### [Rows]
+ + + + +

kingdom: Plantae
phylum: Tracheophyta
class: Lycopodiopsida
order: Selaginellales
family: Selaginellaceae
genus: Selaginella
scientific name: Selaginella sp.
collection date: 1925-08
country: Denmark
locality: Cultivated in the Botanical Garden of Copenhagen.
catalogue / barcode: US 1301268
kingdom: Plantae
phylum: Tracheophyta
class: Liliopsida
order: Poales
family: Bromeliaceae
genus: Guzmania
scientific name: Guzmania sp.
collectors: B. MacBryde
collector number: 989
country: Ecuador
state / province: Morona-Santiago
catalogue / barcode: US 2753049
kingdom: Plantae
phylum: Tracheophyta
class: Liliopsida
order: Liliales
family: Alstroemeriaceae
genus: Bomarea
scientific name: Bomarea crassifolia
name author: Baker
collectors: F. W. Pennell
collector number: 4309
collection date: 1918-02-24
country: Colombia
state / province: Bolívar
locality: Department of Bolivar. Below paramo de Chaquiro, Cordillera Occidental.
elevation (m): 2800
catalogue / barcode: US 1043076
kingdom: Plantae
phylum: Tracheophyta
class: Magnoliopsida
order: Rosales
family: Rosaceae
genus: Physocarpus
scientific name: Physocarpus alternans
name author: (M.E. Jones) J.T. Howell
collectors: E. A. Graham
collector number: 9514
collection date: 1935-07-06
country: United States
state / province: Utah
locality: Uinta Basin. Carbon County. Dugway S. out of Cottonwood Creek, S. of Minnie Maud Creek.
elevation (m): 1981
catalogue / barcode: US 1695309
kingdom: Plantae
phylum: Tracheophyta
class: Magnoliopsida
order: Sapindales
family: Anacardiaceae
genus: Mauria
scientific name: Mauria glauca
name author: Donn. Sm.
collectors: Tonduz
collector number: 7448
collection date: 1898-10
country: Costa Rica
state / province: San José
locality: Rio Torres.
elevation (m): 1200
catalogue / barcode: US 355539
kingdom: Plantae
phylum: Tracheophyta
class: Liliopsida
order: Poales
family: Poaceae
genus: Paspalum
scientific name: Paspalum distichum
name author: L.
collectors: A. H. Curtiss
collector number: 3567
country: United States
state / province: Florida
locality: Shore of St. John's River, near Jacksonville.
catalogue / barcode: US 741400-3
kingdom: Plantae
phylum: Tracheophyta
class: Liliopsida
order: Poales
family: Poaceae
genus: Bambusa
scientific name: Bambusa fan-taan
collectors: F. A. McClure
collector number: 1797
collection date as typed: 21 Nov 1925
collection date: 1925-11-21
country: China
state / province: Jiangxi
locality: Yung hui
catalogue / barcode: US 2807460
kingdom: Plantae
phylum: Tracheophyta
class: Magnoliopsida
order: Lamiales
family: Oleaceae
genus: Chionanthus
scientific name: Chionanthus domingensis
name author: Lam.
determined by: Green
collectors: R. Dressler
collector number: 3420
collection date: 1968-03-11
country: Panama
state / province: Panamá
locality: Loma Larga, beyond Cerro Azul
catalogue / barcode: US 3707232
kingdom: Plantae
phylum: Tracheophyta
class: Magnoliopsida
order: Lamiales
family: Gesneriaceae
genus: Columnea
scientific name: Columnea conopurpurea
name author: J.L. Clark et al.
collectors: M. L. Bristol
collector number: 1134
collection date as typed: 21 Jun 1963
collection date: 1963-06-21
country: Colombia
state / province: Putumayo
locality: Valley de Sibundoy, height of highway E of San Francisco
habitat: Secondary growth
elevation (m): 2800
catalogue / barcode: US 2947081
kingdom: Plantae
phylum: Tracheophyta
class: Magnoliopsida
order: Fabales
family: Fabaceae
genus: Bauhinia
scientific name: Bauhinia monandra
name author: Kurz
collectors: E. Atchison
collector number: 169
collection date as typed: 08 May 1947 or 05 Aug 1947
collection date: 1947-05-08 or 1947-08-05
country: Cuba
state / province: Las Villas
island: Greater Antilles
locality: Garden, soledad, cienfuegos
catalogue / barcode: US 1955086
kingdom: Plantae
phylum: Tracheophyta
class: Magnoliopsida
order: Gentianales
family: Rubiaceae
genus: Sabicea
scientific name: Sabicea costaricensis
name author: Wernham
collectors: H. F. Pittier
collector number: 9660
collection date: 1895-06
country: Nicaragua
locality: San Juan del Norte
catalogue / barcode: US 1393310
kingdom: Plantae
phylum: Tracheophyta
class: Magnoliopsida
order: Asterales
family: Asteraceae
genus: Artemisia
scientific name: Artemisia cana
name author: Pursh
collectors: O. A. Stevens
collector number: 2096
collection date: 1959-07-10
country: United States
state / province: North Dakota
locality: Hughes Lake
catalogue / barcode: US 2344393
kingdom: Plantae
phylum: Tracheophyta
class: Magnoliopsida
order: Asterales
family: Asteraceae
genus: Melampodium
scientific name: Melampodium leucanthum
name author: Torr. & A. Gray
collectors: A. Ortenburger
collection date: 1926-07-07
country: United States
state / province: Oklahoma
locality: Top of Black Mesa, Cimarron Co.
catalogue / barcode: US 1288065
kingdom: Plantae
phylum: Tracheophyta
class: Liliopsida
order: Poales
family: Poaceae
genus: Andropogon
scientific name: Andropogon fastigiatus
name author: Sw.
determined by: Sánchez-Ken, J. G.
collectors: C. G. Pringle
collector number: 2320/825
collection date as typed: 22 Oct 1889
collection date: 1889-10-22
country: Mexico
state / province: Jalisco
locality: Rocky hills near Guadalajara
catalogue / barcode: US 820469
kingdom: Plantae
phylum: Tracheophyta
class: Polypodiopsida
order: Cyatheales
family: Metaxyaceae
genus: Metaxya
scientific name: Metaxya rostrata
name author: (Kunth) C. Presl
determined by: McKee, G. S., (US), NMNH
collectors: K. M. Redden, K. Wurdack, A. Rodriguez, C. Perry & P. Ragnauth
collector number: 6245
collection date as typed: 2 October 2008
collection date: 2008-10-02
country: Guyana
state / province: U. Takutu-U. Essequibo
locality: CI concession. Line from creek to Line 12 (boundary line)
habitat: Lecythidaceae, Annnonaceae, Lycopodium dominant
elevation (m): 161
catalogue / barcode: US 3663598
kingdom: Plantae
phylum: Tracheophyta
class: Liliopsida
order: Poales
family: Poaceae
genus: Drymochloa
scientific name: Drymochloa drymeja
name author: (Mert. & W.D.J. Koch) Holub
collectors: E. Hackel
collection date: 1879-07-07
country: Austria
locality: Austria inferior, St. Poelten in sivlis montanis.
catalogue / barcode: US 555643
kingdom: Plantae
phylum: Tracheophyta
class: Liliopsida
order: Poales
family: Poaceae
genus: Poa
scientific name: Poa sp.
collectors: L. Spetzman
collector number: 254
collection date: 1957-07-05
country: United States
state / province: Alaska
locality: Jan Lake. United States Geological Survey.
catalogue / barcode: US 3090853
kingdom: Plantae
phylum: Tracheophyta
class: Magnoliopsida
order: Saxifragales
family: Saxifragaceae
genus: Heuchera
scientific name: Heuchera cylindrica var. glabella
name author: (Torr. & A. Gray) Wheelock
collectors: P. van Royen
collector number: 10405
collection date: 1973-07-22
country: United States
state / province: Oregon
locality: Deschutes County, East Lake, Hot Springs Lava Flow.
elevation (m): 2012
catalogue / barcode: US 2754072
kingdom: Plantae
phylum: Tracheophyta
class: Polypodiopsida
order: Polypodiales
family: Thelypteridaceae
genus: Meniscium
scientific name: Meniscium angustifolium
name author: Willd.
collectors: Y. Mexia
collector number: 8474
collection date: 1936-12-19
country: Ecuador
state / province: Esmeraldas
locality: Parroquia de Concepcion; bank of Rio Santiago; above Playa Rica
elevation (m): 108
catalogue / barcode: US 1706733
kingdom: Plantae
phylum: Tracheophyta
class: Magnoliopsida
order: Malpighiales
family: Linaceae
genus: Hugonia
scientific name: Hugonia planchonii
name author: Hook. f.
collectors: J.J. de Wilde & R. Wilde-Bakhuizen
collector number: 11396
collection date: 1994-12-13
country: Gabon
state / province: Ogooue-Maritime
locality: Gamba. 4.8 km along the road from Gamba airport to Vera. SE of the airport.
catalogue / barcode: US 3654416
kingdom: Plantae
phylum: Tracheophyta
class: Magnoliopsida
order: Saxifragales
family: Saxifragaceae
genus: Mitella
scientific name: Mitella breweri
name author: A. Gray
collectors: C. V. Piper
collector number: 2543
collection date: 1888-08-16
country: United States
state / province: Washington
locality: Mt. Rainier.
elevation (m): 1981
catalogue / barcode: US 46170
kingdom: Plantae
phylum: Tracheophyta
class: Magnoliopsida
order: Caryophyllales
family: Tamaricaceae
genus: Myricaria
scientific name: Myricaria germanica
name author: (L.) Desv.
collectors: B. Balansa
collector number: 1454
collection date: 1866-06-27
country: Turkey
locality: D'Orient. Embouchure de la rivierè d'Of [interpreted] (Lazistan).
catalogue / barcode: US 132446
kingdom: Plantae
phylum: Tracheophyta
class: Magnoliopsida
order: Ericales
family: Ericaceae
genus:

+ + + + +

### [What needs to be done]
Starting at the line that contains "state / province: Jiangxi" and ending with the line that contains "scientific name: Bauhinia monandra", rewrite those lines of the records as a numbered list, skipping any blank lines.

### [Answer for the task]
1. state / province: Jiangxi
2. locality: Yung hui
3. catalogue / barcode: US 2807460
4. kingdom: Plantae
5. phylum: Tracheophyta
6. class: Magnoliopsida
7. order: Lamiales
8. family: Oleaceae
9. genus: Chionanthus
10. scientific name: Chionanthus domingensis
11. name author: Lam.
12. determined by: Green
13. collectors: R. Dressler
14. collector number: 3420
15. collection date: 1968-03-11
16. country: Panama
17. state / province: Panamá
18. locality: Loma Larga, beyond Cerro Azul
19. catalogue / barcode: US 3707232
20. kingdom: Plantae
21. phylum: Tracheophyta
22. class: Magnoliopsida
23. order: Lamiales
24. family: Gesneriaceae
25. genus: Columnea
26. scientific name: Columnea conopurpurea
27. name author: J.L. Clark et al.
28. collectors: M. L. Bristol
29. collector number: 1134
30. collection date as typed: 21 Jun 1963
31. collection date: 1963-06-21
32. country: Colombia
33. state / province: Putumayo
34. locality: Valley de Sibundoy, height of highway E of San Francisco
35. habitat: Secondary growth
36. elevation (m): 2800
37. catalogue / barcode: US 2947081
38. kingdom: Plantae
39. phylum: Tracheophyta
40. class: Magnoliopsida
41. order: Fabales
42. family: Fabaceae
43. genus: Bauhinia
44. scientific name: Bauhinia monandra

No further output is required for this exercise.